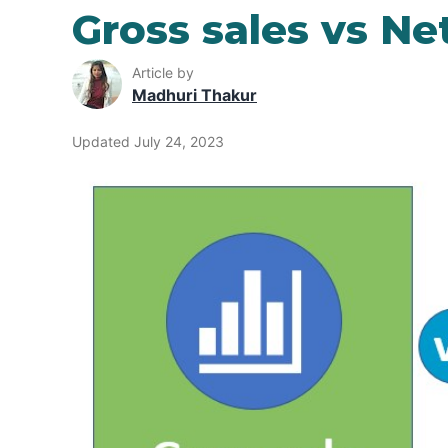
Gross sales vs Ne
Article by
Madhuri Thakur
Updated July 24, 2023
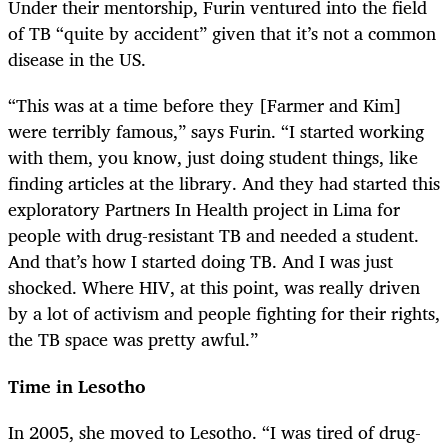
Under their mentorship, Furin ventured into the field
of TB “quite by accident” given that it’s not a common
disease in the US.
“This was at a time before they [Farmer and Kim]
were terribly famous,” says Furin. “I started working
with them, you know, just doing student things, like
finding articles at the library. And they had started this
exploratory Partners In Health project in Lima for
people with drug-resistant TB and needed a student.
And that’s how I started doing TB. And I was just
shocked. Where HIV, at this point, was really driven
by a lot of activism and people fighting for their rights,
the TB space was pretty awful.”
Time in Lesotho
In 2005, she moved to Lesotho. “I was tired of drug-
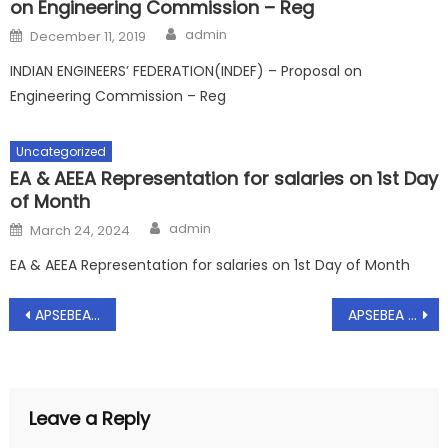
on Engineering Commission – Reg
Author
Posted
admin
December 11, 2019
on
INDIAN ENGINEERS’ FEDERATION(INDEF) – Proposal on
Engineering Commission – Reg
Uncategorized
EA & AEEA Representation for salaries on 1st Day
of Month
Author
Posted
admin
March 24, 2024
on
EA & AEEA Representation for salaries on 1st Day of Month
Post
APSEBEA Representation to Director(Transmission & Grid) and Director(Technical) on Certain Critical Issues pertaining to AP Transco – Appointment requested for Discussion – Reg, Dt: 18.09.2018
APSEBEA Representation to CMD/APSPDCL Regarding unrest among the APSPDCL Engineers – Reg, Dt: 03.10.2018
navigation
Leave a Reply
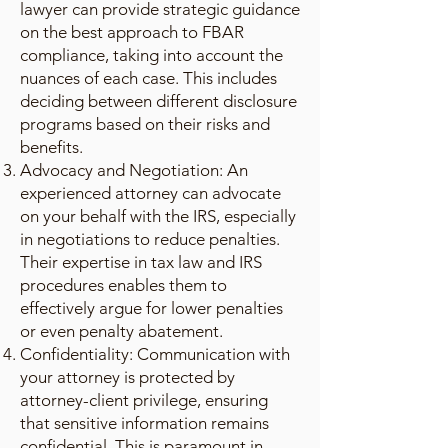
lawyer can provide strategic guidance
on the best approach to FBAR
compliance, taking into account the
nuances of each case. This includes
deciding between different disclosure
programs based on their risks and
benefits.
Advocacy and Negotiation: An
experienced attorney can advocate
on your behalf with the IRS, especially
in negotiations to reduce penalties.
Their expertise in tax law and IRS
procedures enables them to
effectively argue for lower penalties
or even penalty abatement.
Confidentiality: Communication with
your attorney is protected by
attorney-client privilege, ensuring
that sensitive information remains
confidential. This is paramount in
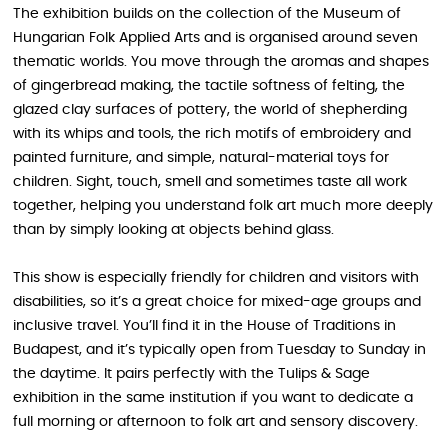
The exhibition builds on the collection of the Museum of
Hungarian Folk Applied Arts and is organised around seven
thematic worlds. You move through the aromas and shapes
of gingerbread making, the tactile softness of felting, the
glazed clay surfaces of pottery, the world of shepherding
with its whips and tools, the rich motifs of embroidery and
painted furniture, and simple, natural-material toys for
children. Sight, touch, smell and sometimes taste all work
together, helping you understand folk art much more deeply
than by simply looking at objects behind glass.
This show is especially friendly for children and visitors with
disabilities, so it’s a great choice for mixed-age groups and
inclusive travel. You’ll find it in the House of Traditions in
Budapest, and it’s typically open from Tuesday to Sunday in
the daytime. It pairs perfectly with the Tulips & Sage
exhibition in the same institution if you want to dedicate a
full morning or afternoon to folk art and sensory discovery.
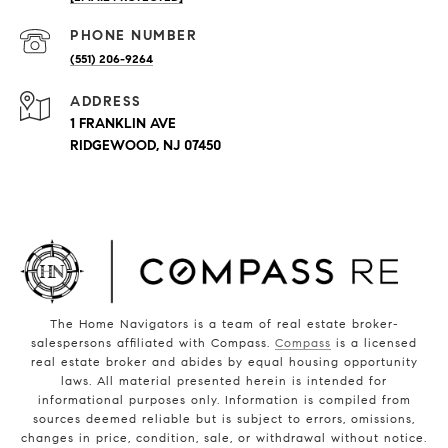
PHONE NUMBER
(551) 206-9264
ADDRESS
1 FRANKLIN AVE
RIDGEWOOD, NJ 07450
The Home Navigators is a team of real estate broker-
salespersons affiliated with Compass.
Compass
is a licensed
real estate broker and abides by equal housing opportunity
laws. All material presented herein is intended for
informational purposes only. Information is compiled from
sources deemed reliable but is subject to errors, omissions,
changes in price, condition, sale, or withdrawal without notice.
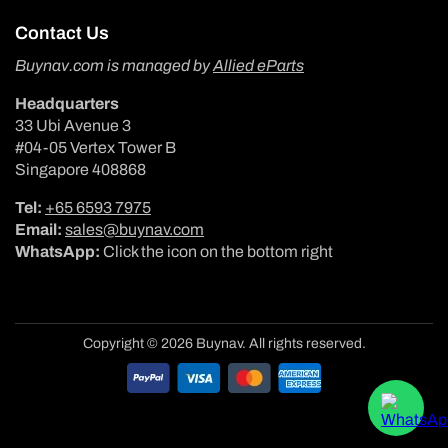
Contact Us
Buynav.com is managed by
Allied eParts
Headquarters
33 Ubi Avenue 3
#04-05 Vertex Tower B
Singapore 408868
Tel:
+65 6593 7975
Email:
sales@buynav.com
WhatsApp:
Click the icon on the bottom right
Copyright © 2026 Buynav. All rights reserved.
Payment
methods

##########

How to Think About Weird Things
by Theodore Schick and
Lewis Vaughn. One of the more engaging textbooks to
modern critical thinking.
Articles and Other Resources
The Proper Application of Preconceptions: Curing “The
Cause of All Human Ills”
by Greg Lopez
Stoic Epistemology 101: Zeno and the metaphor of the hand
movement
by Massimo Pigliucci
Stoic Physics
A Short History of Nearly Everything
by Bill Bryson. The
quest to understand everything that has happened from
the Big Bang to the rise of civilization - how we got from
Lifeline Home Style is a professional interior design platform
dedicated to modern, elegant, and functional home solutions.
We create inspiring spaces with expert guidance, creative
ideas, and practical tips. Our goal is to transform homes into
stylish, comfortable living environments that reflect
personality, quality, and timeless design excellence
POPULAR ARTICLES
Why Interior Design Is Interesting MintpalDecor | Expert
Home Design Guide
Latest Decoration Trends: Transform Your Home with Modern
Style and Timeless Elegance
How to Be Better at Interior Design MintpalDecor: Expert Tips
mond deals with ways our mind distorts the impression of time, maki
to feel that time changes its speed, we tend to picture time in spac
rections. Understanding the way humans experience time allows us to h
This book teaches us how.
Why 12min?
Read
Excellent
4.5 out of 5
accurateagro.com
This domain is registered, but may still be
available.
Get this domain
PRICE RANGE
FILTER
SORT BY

##########

■ **YOUR INSTRUCTIONS**
Select the lines in this material that hold the word "broker", leaving none out.

■ **YOUR SOLUTION**
The Home Navigators is a team of real estate broker-
real estate broker and abides by equal housing opportunity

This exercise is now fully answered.